THURSDAY, April 25, 2024
nationthailand

Hun Sen cites ‘complex challenges’ at Future of Asia conference in Tokyo

Hun Sen cites ‘complex challenges’ at Future of Asia conference in Tokyo

PHNOM PENH - Prime Minister Hun Sen said Cambodia is ready to contribute to promoting globalisation and a rule-based free trade system aimed at providing fair benefits for all.

Speaking in Japan on Thursday, Prime Minister Hun Sen said Asia is facing complex challenges and Cambodia is ready to contribute to
promoting globalisation and a rule-based free trade system which provides fair benefits for all.

The prime minister was delivering a speech at the 25th International Conference on the Future of Asia. At the event, which is being held on
Thursday and Friday in Tokyo, Hun Sen shared his perspective on the future of the region.

“The conference’s theme Seeking a New Global Order – Overcoming the Chaos is highly relevant to the current context and the future of the region, which is facing complex challenges due to various threats and the fragility of the architecture of the world."

“I express firm hope that the conference will contribute to strengthening the goodwill and solidarity among nations in the region in an effective response to the various challenges the region and the world are encountering."

“Cambodia is ready to further contribute to strengthening cooperation with all relevant partners in the context of the new multi-polar world, aiming to promote globalisation, a spirit of pluralism and a rule-based free trade system which provides equitable and fair benefits to all relevant stakeholders,” the prime minister said.

Hun Sen said peace and security are the essential foundations of development.

“I am confident that all of us are keen to have a world in which all countries and people can live together – with peace, stability and prosperity and mutual respect of sovereignty and territory integrity – and are collectively committed to strengthening cooperation,” he said.

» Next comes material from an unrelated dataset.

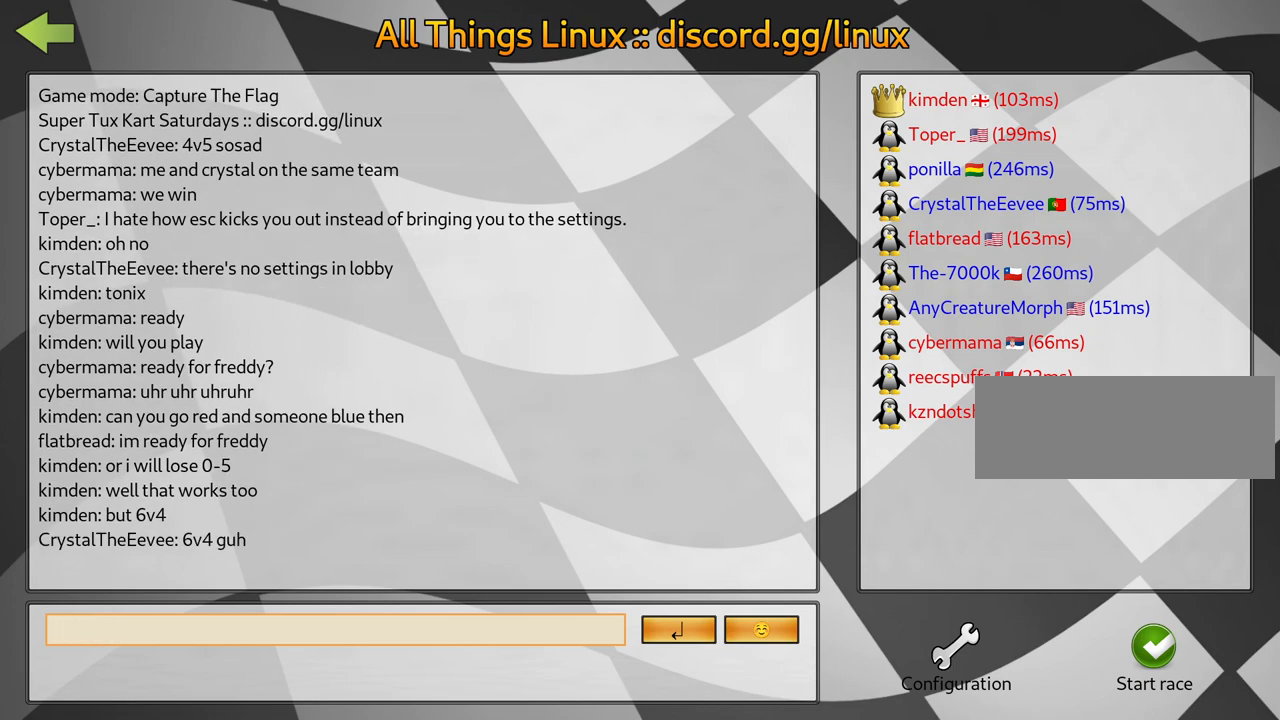
{"keys": [], "events": []}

Political analyst Lao Mong Hay said the poles that Hun Sen was referring to when he spoke of a “multi-polar world” comprised at least America and China, and Cambodia has now moved into China’s orbit.

By so doing, he said, Cambodia has abandoned its neutrality as internationally guaranteed under the 1991 Paris Peace Accords and subsequently proclaimed in the Kingdom’s 1993 constitution.

“By unilaterally denouncing its neutrality and siding with China, Cambodia is now sucked into the current cold war between the two superpowers and, as happened during the last cold war, it can only be badly affected should a war actually break out,” Mong Hay said.